Thursday, November 17, 2005

Lest Darkness Falls

I was up on Amazon yesterday looking for bargains on non-fiction books about the Roman Empire and stumbled across a recommendation for a time-travel story in which a 1940s era man travels back in time to the 6th century and subsequently tries to prevent the fall of the Roman Empire. Of course, I dearly love time travel stories and stories that deal with time traveling to the ancient world most of all. So I couldn't resist checking reviews of it and finally ordering it for myself.

Last night I got a call from my son, a sci-fi writer and officiando, and mentioned the book to him. He told me that Sprague De Camp and his wife Catherine, who were contemporaries of Isaac Asimov and Robert Heinlein, gained more recognition for his series about Conan the Barbarian than some of his more classic works like this title. Apparently they recently passed away which led their publisher to rerelease some of their earlier works. Judging from Harry Turtledove's glowing recommendation below, I'm glad they did.

"Lest Darkness Fall is the best Connecticut Yankee in King Arthur's Court-type story ever written, with the possible--by no means certain--exception of the Connecticut Yankee itself. The tale of a modern man struggling to introduce technology in sixth-century Italy--where theology and war dominated affairs, and concern for knowledge was a tiny afterthought at best, with best not coming along very often--grips from the first page. Like any of de Camp's heroes, Martin Padway has no easy time of it, having to cope with the ignorance and foibles of a great many people, himself emphatically included. It's no wonder that Lest Darkness Fall, which first appeared in abridged form in the December 1939 issue of Unknown and was published at full length in 1941, has been in print almost continuously ever since, and no wonder that Baen Books has chosen to put it in print once more.

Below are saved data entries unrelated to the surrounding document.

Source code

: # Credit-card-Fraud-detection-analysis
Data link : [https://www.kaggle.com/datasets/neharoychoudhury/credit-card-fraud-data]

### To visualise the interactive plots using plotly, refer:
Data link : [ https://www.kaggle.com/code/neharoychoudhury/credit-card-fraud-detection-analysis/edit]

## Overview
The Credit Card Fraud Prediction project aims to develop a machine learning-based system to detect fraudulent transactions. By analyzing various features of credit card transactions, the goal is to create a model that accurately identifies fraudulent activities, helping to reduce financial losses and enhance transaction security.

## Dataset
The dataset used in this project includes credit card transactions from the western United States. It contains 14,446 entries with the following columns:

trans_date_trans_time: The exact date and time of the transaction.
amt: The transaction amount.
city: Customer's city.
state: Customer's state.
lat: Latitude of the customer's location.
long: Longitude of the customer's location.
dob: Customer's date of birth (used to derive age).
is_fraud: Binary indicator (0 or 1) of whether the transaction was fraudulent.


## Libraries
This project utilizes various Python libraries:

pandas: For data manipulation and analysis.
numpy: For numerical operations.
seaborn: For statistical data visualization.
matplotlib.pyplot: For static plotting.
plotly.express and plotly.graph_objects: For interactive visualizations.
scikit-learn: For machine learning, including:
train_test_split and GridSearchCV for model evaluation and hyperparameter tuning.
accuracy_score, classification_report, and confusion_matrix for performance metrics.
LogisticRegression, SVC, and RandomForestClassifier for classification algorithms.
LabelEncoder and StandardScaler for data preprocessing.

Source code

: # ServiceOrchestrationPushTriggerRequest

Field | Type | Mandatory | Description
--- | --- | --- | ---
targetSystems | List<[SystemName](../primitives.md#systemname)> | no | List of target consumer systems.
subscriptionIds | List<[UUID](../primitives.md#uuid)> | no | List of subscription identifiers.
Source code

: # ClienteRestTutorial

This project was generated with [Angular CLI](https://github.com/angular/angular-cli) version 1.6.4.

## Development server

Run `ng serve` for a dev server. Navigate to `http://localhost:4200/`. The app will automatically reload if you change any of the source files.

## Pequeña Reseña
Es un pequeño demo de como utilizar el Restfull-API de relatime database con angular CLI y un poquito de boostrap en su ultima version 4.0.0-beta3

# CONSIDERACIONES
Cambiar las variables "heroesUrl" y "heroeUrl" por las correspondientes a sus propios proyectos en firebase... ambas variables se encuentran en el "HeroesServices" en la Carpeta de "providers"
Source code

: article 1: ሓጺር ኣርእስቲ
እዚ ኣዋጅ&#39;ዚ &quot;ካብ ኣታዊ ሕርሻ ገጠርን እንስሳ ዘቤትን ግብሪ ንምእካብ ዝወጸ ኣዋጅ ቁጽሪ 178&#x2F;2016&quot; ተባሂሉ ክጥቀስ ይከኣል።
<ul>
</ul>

The plot of Lest Darkness Fall was not the only thing about it that grabbed me. I also found fascinating the world of sixth-century Italy that de Camp depicted with such loving attention to detail--including a lot of the unpleasant, smelly details that often get omitted from fiction dealing with the past. At the time, I knew nothing about such things, and had no real notion of how much of the background of Lest Darkness Fall was real and how much de Camp was making up. I started trying to find out, and soon discovered that, except for the introduction of Martin Padway, de Camp was making up next to nothing. He had done his homework, and done it well."